Sun Microsystems announced Neptune, a 10 Gbit/second Ethernet
card and chip optimized for use with multi-threaded processors such as
Sun's Niagara. Rather than use the specialized hardware called TCP offload engines (TOEs) favored by many network companies, Sun's chip classifies and assigns traffic flows to as many as 24 threads in a server.
Like Intel, Sun is taking an approach that uses its microprocessors to handle the growing processing
requirements of Ethernet. In fact, a slightly simplified version of the
90nm Neptune core now shipping on a Sun adapter card will appear as a
block in the 65nm Niagara2 processor in development at Sun.
Sun's move further fragments the emerging field of 10 Gbit Ethernet products.
A number of companies including Cisco Systems, Hewlett-Packard and Microsoft worked for several years to establish remote direct memory access approach, typically using dedicated hardware in a media access controller
to handle the overhead of 10 Gbit Ethernet. But with Sun and Intel both
rolling out their own approaches that rely on unique features in their
CPUs, the market for chips using the TOE standards will be
significantly reduced.

Data section:
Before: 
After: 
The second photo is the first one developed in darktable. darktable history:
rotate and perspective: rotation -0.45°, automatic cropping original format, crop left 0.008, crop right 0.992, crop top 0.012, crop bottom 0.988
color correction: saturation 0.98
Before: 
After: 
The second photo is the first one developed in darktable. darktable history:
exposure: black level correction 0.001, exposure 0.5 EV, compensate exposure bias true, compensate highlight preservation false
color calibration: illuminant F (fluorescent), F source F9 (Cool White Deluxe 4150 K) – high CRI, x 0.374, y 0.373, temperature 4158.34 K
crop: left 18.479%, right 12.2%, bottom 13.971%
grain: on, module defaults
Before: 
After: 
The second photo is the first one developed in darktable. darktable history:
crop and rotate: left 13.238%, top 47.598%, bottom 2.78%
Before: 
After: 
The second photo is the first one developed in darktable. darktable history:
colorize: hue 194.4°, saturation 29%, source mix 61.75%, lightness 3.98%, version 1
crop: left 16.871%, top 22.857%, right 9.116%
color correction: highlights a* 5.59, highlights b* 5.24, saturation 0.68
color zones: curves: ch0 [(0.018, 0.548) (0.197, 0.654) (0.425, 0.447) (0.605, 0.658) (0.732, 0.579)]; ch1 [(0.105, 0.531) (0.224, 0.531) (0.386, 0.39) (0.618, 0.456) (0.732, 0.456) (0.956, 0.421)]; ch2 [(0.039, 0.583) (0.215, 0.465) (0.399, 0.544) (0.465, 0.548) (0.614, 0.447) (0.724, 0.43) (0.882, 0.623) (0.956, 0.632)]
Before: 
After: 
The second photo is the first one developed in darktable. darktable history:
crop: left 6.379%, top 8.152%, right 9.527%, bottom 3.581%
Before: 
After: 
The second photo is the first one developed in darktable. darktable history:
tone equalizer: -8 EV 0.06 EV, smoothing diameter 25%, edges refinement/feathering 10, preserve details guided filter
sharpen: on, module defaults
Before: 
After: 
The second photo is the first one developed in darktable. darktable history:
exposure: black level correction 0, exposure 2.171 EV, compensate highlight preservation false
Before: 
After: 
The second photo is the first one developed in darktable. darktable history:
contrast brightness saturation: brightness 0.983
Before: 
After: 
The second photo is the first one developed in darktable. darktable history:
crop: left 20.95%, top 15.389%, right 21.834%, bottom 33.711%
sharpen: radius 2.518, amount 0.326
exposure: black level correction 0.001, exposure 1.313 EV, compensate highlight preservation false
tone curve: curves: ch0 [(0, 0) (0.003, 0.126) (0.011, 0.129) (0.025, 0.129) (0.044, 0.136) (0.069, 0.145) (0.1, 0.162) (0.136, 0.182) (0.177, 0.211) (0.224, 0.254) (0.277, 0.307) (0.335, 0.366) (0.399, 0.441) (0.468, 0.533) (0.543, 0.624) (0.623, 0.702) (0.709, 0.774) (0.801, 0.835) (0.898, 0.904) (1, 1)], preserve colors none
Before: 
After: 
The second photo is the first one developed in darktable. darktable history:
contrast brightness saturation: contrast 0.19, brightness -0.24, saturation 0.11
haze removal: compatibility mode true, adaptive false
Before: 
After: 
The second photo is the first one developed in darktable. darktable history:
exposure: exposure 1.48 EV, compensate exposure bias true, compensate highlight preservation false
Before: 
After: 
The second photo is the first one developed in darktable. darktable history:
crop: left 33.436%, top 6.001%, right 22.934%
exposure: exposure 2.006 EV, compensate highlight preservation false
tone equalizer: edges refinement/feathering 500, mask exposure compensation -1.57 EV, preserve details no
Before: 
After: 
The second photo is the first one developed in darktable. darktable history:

Task directions: Reproduce the passage on Sun's Neptune Ethernet chip word for word, in full.

Exercise answer:
Sun Microsystems announced Neptune, a 10 Gbit/second Ethernet
card and chip optimized for use with multi-threaded processors such as
Sun's Niagara. Rather than use the specialized hardware called TCP offload engines (TOEs) favored by many network companies, Sun's chip classifies and assigns traffic flows to as many as 24 threads in a server.
Like Intel, Sun is taking an approach that uses its microprocessors to handle the growing processing
requirements of Ethernet. In fact, a slightly simplified version of the
90nm Neptune core now shipping on a Sun adapter card will appear as a
block in the 65nm Niagara2 processor in development at Sun.
Sun's move further fragments the emerging field of 10 Gbit Ethernet products.
A number of companies including Cisco Systems, Hewlett-Packard and Microsoft worked for several years to establish remote direct memory access approach, typically using dedicated hardware in a media access controller
to handle the overhead of 10 Gbit Ethernet. But with Sun and Intel both
rolling out their own approaches that rely on unique features in their
CPUs, the market for chips using the TOE standards will be
significantly reduced.